See: compressed-tensors forward.py (GROUP/TENSOR_GROUP ValueError), strategy_cdiv in compressed_tensors.quantization.utils.helpers.
Functions:
-
get_layers_indivisible_by_group_size–Find targeted layers whose weight columns are not divisible by group_size.
-
validate_group_size_divisibility–Ensure targeted group/tensor_group layers have columns divisible by group_size.
get_layers_indivisible_by_group_size
get_layers_indivisible_by_group_size(
model: Module,
resolved_targets: set[str],
ignore: list[str],
) -> list[tuple[str, int, int]]
Find targeted layers whose weight columns are not divisible by group_size.

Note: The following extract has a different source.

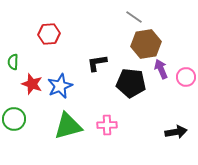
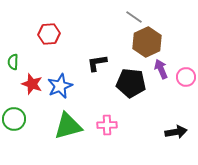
brown hexagon: moved 1 px right, 2 px up; rotated 16 degrees counterclockwise
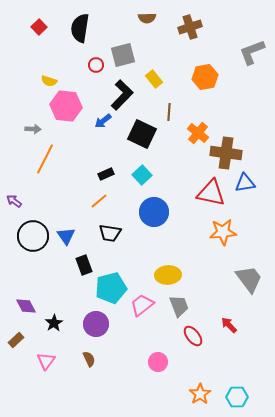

Only considers layers whose weight scheme is GROUP or TENSOR_GROUP (enum). BLOCK and other strategies are not checked. Matches the condition that triggers ValueError in compressed_tensors forward.py (columns >= group_size and columns % group_size != 0).
Parameters:
-
model(Module) –Model with quantization schemes already applied (e.g. after apply_quantization_config).
-
resolved_targets(set[str]) –Target module name patterns (e.g. from QuantizationMixin.resolved_targets).
-
ignore(list[str]) –Module name patterns to exclude (e.g. QuantizationMixin.ignore).
Returns:
-
list[tuple[str, int, int]]–List of (fqn, columns, group_size) for each layer that would fail at save/forward due to indivisibility.

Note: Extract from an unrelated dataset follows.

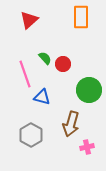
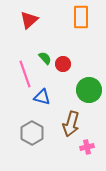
gray hexagon: moved 1 px right, 2 px up
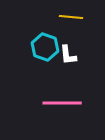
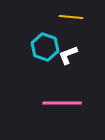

Source code in src/llmcompressor/modifiers/quantization/group_size_validation.py
validate_group_size_divisibility
validate_group_size_divisibility(
model: Module,
resolved_targets: set[str],
ignore: list[str],
*,
bypass: bool = False,
) -> None
Ensure targeted group/tensor_group layers have columns divisible by group_size.
If any such layer has columns % group_size != 0, raises ValueError with layer FQNs. When bypass is True, skips the check (e.g. for runtimes that support non-divisible).